PASSAGE SHOWN below:
In terms of preheater temperature, a 110°C setting is the "champ" for this process. At a higher setting (130°C), the process window narrows considerably (the OSP coating and flux may lose activity). Preheating water-based VOC-free flux requires special consideration. Once the flux is applied, it is essential to improve the chemical bond between the flux and board surface, which can be achieved by heating the flux. Thus, at the end of the first process zone (600 mm), the topside board temperature should be about 70° to 80°C. For this test, medium-wave Calrod infrared (IR) generating elements were selected. The elements provide the appropriate IR energy volume and wavelength to initiate activity without forcing the water to boil out of the material at the start. Forced convection heating used in the second and third zones eliminates excess water before entering the solder waves.
A continuous, uniform flux spray pattern across the entire board is essential. The finest possible droplets applied with the lowest possible air pressure will deliver the best results. Higher settings may cause a droplet bouncing effect, rather than improved board surface wetting. The D2 setting was the "paper" leader in this experiment.
The overall "best" settings for this experiment are listed as follows: A3, B1, C2 and D2:
- A Solder temperature = 275°C; to avoid thermal damage, between 265° and 270°C.
- B Contact time = 1.8 seconds.
- C Preheat temperature (topside) = 110°C.
- D Wet-flux volume = 474 mg/dm2.
End of PASSAGE SHOWN.
**EXERCISE**
Carry on the passage about wave-soldering process settings, picking up after its final line on wet-flux volume.
RECORDS PROVIDED below:
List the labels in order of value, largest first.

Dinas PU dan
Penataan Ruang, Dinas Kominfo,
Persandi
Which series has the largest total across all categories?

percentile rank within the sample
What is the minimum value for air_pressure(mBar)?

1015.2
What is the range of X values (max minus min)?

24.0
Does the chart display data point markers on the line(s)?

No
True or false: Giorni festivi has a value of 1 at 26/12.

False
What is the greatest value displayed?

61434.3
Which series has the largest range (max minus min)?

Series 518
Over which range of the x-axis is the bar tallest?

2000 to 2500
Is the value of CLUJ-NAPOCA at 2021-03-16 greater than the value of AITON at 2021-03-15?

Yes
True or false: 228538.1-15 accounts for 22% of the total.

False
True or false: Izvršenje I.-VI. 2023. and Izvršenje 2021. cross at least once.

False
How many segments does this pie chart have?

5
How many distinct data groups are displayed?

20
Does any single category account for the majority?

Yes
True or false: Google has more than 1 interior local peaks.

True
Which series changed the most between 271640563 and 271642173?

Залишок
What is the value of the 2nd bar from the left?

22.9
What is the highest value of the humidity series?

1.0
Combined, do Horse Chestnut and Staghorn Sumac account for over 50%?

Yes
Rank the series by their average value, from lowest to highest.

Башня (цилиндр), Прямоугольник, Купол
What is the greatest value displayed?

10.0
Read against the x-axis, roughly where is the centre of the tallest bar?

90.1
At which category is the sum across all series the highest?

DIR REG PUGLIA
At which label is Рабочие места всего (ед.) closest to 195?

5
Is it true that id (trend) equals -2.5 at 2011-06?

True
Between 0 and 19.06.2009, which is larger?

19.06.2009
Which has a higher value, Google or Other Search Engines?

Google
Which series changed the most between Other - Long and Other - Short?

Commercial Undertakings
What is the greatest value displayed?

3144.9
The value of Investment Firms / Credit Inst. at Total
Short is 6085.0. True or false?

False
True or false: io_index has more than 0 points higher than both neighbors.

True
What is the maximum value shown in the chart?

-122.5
End of RECORDS PROVIDED.
**EXPECTED OUTPUT**
ConclusionFor successful Pb-free wavesoldering implementation in production volumes, the entire process must be reviewed, i.e., it is not simply a matter of dropping new chemicals and materials into the process. This review can be facilitated, and process development expedited, by conducting a Taguchi analysis and appropriately designed experiment. It will enable the process engineer to reach a practical understanding of what will be required in his own specific application with only a small number of test runs. Although new Pb-free wavesoldering processes will have a smaller process window because of higher temperatures and other materials, SPC can be a valuable tool to help the engineer remain within correct specifications and achieve minimum variation in the newly developed process.
Figure 7. Microphotographs of experiment joints. Micrograph (a) is the bridge shown in Figure 1; cross-section (b) shows a pin illustrating that no fillet lifting occurred in the experiment; cross-section (c) is a close-up of the intermetallic Ni/Sn layer between the pin and the lead-free solder.
The test board used in this experiment was run on a standard wavesoldering machine** equipped with a spray-nozzle fluxer, a three-stage preheater and nitrogen, which can obtain repeatable results in this lead-free process at a conveyor speed of 2 m per minute without problems. This illustrates that special or nonstandard equipment (or options) typically will not be required to convert to a Pb-free process. The spray-fluxer used was capable of delivering adequate flux to the through-hole barrels, which is encouraging because foam fluxers in general will not work properly with most water-based VOC-free flux (special, newly formulated fluxes are required).
*Entek Plus Cu-106A.** Vitronics Soltec Delta 6622.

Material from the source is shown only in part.